Türkiye, her ne pahasına olursa olsun, bedeli her ne olursa olsun, terörle ve teröre istismar zemini hazırlayan sorunlarla mücadelesini kararlılık içinde sürdürecek, barış, huzur, güven ortamını bir an önce tam anlamıyla tesis edecektir. Bu sürece uluslararası ölçekte katkı verilmesi bizi memnun edeceği gibi orta ve uzun vadede bölgesel refah ve istikrarın oluşumuna da katkı sağlayacaktır.''
-''İTTİFAKIN TEMEL İLKE VE DEĞERLERİNDEN TAVİZ VERİLMEMESİ''-
Erdoğan, Rasmussen'in Türkiye'yi gayet iyi tanıdığını, Türkiye ile ilgili bu deneyim ve bilgi birikiminin NATO Genel Sekreterliği görevi süresince yararlı bir zemin teşkil edeceğini düşündüğünü dile getirdi.
60. yılını dolduran NATO'nun Avrupa-
Atlantik coğrafyasında barış ve istikrarın en etkin garantörü olma niteliğini sürdürdüğünü kaydeden Erdoğan, ''Hatta,
soğuk savaşın sona ermesinden yaklaşık 20 yıl sonra dahi NATO'ya duyulan ihtiyaç azalmamış, bilakis artmıştır. Bu durum NATO'nun üstlendiği yeni sorumluluklardan ve ittifaka üye olmayı bekleyen ülkelerin varlığından açıkça görülüyor'' dedi.
NATO'nun geliştirdiği
ortaklık ilişkilerinin de artan öneminin bir göstergesi olduğuna işaret eden Erdoğan, ''NATO'yu 21. yüzyılın ihtiyaç ve koşullarına uyarlarken, ittifakın temel ilke ve değerlerinden taviz verilmemesi, ittifakı başarılı kılan unsurların korunması zorunludur. Bu bağlamda müşterek
savunma ilkesini veya bu ilkenin NATO'nun bel kemiğini oluşturması hususunun altını çizerek özellikle ifade etmek istiyorum'' diye konuştu.
Türkiye'nin, 57 yıldır her türlü çabasına destek verdiği NATO'nun ''sadık ve sabık bir ortağı'' olduğunu söyleyen Erdoğan, bundan sonra da katkıda bulunmaya devam edeceğini kaydetti.

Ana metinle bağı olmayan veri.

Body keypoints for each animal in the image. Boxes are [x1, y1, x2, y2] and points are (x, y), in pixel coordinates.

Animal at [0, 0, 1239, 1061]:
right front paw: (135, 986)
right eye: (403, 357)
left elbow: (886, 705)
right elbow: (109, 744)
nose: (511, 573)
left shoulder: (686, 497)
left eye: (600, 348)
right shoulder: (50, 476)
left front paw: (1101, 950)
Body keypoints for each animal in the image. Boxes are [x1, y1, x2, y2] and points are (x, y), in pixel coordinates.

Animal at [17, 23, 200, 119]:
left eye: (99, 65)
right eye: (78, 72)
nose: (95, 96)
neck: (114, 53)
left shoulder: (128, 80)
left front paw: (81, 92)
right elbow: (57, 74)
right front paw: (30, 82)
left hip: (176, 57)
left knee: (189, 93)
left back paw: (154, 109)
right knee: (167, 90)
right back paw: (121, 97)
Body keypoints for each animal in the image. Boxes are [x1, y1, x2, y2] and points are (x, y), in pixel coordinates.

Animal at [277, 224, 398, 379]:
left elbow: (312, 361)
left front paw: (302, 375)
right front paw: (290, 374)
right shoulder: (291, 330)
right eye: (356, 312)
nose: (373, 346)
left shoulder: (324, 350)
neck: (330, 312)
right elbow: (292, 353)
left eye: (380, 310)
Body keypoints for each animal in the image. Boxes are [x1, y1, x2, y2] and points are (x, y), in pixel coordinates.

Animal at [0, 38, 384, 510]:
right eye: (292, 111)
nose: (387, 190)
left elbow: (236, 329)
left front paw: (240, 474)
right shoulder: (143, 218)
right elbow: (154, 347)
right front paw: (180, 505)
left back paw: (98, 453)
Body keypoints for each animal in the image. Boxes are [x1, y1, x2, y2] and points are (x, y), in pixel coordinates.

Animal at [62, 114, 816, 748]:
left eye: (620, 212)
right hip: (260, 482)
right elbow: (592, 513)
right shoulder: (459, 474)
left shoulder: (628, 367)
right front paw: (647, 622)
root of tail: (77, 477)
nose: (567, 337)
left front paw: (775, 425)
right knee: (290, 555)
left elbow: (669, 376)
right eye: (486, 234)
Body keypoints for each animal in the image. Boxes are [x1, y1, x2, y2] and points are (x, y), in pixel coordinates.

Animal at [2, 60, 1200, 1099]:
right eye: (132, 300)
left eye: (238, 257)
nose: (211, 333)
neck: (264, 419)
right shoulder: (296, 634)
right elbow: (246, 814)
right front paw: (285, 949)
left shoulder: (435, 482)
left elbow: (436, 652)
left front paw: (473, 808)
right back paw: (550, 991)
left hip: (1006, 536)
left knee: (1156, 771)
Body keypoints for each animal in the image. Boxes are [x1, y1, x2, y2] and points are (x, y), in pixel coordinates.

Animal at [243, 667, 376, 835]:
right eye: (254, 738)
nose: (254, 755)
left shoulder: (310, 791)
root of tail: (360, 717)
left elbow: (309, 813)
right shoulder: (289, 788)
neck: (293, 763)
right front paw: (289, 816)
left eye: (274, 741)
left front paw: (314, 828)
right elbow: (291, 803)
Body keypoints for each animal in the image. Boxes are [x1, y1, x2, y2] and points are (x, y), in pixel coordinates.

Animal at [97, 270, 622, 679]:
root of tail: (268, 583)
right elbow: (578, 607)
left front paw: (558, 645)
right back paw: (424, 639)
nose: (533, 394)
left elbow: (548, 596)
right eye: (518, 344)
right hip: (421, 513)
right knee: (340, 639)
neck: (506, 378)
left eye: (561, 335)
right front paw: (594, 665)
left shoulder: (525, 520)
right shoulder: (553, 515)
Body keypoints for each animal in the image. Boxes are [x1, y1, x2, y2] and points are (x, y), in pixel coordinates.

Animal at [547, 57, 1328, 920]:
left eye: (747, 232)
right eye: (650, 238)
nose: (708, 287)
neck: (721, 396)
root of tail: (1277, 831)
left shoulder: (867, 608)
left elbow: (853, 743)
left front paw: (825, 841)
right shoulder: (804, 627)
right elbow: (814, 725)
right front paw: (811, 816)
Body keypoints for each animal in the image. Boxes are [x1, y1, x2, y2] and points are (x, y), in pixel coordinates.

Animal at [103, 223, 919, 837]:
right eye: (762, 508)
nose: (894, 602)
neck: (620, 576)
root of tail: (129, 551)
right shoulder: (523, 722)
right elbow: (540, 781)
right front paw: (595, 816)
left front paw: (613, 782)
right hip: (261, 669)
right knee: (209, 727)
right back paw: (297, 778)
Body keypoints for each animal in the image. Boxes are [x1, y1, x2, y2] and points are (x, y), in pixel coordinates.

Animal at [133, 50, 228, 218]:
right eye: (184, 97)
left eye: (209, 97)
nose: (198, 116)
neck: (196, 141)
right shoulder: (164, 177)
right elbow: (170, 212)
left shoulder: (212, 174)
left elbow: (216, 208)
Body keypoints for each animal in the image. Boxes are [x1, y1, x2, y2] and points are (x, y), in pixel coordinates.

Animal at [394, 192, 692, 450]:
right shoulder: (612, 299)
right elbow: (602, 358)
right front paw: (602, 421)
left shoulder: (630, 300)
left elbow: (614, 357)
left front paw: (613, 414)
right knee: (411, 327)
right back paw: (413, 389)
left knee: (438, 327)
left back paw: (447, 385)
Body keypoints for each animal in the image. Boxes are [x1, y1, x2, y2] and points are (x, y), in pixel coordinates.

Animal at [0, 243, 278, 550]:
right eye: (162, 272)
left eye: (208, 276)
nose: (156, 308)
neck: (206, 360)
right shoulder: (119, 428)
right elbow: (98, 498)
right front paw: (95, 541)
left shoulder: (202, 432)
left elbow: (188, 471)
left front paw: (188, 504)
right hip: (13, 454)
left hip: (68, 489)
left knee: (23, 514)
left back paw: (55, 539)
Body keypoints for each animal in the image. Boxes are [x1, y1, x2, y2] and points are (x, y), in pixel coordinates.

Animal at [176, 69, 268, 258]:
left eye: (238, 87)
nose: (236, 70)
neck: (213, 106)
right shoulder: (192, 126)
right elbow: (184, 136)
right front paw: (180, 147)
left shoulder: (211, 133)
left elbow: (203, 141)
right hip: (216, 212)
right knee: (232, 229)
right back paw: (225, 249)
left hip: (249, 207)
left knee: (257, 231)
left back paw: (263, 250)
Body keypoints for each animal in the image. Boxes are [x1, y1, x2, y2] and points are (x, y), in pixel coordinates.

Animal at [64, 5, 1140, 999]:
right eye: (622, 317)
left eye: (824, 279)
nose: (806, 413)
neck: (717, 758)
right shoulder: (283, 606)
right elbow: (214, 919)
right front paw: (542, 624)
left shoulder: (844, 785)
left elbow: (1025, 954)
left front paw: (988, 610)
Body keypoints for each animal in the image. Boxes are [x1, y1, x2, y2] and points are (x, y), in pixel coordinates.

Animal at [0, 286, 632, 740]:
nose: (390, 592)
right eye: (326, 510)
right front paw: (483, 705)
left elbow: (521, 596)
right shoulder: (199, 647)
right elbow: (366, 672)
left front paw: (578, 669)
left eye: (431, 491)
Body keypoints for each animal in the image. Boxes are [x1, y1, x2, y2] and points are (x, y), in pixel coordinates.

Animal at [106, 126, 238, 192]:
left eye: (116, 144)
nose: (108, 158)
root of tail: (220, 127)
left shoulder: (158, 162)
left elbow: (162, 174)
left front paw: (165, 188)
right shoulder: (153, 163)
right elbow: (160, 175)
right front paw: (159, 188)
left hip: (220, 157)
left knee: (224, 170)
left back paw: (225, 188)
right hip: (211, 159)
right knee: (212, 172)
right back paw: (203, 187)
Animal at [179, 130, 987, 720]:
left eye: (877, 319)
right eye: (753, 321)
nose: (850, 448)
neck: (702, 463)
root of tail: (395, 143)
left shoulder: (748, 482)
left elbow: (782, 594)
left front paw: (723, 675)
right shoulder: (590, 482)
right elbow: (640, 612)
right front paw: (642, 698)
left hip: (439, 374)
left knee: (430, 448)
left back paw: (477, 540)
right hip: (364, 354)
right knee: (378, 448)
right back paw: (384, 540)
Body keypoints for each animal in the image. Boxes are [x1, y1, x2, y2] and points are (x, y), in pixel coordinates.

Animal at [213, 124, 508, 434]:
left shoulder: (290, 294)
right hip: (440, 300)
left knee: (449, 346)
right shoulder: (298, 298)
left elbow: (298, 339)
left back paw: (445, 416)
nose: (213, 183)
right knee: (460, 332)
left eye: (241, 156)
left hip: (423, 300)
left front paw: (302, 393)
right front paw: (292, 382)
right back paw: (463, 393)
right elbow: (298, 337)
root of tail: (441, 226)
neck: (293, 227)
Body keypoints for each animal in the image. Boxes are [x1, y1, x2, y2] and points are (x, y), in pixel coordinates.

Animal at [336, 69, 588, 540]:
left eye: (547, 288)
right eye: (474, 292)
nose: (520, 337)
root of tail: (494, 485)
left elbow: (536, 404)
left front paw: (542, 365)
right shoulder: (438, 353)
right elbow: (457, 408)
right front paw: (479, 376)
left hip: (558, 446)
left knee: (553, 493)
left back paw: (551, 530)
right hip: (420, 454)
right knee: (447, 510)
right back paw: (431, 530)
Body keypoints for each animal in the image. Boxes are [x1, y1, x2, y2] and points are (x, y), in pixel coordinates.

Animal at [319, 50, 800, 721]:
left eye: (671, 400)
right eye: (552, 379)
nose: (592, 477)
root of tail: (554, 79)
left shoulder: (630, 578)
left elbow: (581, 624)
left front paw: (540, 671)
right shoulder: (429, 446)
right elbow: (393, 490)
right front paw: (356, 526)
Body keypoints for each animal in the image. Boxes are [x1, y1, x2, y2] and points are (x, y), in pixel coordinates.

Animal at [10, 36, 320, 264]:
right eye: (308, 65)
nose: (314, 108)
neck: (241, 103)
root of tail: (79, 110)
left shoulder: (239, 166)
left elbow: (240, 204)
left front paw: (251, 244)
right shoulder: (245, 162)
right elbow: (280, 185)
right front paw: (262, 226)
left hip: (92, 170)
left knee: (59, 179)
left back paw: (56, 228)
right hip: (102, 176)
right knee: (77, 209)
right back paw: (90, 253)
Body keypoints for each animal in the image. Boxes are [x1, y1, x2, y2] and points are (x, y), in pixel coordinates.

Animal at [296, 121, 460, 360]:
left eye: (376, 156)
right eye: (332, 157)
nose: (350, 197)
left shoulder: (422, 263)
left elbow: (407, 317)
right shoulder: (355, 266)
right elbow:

Rasmussen'e de seslenen Başbakan Erdoğan, ''NATO Genel Sekreteri olarak, NATO'nun gündeminde zor konuların yer aldığı böylesine kritik bir dönemde ifa edeceğiniz görev ve sorumluklarınızda, şahsım, milletim adına sizlere başarılar diliyorum, bunları içtenlikle ifade ediyorum. İnanıyorum ki sizin başarınız, ittifakın başarısı olacaktır'' dedi.